Look at that beautiful face
thats a guy that knows hes the best
SS sszzc
Like a cherub
Well, my face better good, but not the best, but it's the best
A mans man ❤❤❤
There are sharks out there jealous of those teef.
I like when beet goes to answer a question and goes “welllll”…….
you ask him a question and 80 percent of the time he would hit you with the "wellllll" or "ohhhhhh"
@@paklaselt2198 don't forget "ME??"
@@leonavume?
This is the most coherent and astute I’ve ever heard Beetlejuice doing an interview
22:03 the best comeback ever
Beet made more sense about the jews than kanye and kyrie irving
17:22 one of my favorite artie / beet matchups
For real. Such a classic 😂😂
"You fell off like a drunk" lmfao, that's fantastic.
That tooth has an elbow.
That tooth is in a different area code than the rest of his body
Beet is god
Beet is the man.. always have answers for everything..😆😆😆
Beetstradamus
arite lost every single exchange with beet
Beet is by far the greatest midget ever
@Chris J uh....coo'be...probly like six seven and 395 pound
I hate fuckin midgets man... I'm bout 6'7
Notice Levy laughing a little too hard and often at everything Bert says. This is when beet was Levy’s meal ticket.
the funniest shit after this , is the day after of howard explaining that sal and richard were yelling at beetle to talk shit!
they were also helping beetle with the spelling bee , and during potato , richard said p-o-t-a , and beet goes p-o-t-n ,
and richard says no. say oops. LOOOOL
Did you not watch the full video?
HS: What about the Asians?... The Chinese with the....Btl: Well changes a little bit..well, a lot of people does it. HS: Do you like the Chinese, or you don't like them? Btl: Well, some people you don't like, some people you don't.
It's on par with the Casablanca screenplay.
"Dana is a fucking jerkoff"
The man is a poet
This is the only time Beet has said any other single letter than l, e, s, t, or r in his life
clearly someone's in Beetle's ear feeding him lines, hilarious though
Nah, they did that one time and it was to much of a distraction. This is Beet off the cuff. Creative Genius
@@SC68170 Maybe you should watch the entire video pal. They literally play behind the scenes stuff. Anyway, it was obvious he was fed lines from the start.
@@sdsd2e2321
Coo be
Yeah, my favorite part was when Richard tells him: “say, oops.”🤣
Wow u r sooo smart 🥴
“Welllllllll it’s a little different”
Wait, they got staind to do a song for beet? That is staind right 😂
Yes
Staind actually wanted to do it and came to the Howard show with their idea
They got Blues Traveler to cover it too
Another classic ! BAD AS CAN!
Well, coo be
Ehhhhh it's pretty good! 🤣🤝🏽
Wellll....
xoxo The Clarences
LOL.. " they love money " wow
Beet has LTG`s teeth.
Could you upload some stump the booey games where the songs aren't censored?
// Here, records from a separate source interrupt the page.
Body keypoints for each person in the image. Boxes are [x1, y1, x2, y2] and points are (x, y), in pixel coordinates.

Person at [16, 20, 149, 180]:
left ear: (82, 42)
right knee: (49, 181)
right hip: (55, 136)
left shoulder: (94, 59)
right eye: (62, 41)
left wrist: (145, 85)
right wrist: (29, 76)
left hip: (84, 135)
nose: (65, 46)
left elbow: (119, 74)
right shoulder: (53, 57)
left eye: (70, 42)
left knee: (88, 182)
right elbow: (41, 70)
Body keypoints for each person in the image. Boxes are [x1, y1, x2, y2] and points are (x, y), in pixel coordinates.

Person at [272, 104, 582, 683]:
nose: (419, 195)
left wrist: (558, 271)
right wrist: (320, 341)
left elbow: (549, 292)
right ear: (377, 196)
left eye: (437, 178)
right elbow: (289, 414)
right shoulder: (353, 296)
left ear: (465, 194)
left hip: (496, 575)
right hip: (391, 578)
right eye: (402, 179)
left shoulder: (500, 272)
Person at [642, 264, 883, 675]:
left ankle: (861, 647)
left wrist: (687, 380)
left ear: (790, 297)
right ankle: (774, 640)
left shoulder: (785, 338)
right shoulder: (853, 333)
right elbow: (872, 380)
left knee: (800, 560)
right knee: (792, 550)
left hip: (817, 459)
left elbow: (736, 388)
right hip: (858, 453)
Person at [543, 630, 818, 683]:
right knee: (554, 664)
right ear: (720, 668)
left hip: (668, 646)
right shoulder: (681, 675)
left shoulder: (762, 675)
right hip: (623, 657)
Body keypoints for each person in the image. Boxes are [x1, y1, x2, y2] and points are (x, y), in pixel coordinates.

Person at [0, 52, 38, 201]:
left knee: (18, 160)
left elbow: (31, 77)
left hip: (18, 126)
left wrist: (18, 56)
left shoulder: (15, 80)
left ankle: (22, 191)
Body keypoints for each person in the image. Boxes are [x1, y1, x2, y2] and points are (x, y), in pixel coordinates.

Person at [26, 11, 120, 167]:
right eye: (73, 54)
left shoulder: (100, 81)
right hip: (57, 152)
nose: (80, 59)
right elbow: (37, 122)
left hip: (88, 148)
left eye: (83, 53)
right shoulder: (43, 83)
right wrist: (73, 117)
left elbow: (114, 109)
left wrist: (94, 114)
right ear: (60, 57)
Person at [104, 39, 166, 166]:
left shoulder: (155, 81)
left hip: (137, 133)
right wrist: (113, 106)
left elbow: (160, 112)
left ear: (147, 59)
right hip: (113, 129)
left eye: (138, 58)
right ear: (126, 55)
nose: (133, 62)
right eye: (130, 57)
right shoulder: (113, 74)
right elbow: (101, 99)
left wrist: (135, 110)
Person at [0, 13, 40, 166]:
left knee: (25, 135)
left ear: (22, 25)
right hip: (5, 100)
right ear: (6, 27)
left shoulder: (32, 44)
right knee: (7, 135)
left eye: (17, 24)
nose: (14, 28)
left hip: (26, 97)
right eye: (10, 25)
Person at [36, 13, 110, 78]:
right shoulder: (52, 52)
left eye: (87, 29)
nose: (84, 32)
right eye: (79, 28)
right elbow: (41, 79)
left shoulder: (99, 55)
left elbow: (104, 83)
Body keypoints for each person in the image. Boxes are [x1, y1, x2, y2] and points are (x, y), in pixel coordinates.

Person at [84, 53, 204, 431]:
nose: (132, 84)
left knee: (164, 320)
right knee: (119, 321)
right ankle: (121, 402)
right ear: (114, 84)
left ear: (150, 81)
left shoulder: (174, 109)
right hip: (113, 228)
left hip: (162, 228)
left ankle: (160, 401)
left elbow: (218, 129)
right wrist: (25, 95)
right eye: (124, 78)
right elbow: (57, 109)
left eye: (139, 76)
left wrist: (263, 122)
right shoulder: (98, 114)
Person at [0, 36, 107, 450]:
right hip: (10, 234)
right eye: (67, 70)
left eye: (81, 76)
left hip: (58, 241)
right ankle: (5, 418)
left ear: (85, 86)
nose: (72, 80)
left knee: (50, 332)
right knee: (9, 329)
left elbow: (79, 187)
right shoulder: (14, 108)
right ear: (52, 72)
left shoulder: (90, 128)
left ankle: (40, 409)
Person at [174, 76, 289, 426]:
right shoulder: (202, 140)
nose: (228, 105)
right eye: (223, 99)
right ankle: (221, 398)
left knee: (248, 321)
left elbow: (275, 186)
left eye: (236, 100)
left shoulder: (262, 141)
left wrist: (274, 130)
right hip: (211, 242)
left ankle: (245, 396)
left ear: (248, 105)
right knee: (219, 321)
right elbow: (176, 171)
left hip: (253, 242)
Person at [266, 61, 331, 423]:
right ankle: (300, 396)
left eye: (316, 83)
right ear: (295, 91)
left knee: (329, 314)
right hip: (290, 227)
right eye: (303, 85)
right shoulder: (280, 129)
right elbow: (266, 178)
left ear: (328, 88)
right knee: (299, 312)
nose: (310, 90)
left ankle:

I've never met a man who weighed two hundred fifty eighty pounds...
I hate the ones when they have an earpiece for beet- wonder how many appearances actually had that
3. This one, the Pitbull interview, and a 3rd time where Beetle pretended to know every US State Capital (but Beet immediately dropped the ear piece on accident).
Me? NAH
BAD AS CAN
Artie couldn’t think of anything funny so he just starts berating him
I kind of like when Artie starts riling Beet up. The one where Mr T was in studio trying to calm Beet down, and Beet goes through the ROOF. He's so pissed. And Beet is pretty much ignoring Mr. T (which makes it even funnier, because the humor of the situation flies right over Mr. T's head, to the point that he says something like "don't swear, Beetlejuice, there are kids listenin!" What??), then Artie comes out and apologizes, then starts it up again as he's walking back into the studio. But the Beet stuff was nothing compared to his arguments with Crazy Alice.
He is better looking than I ever was. Should I off myself??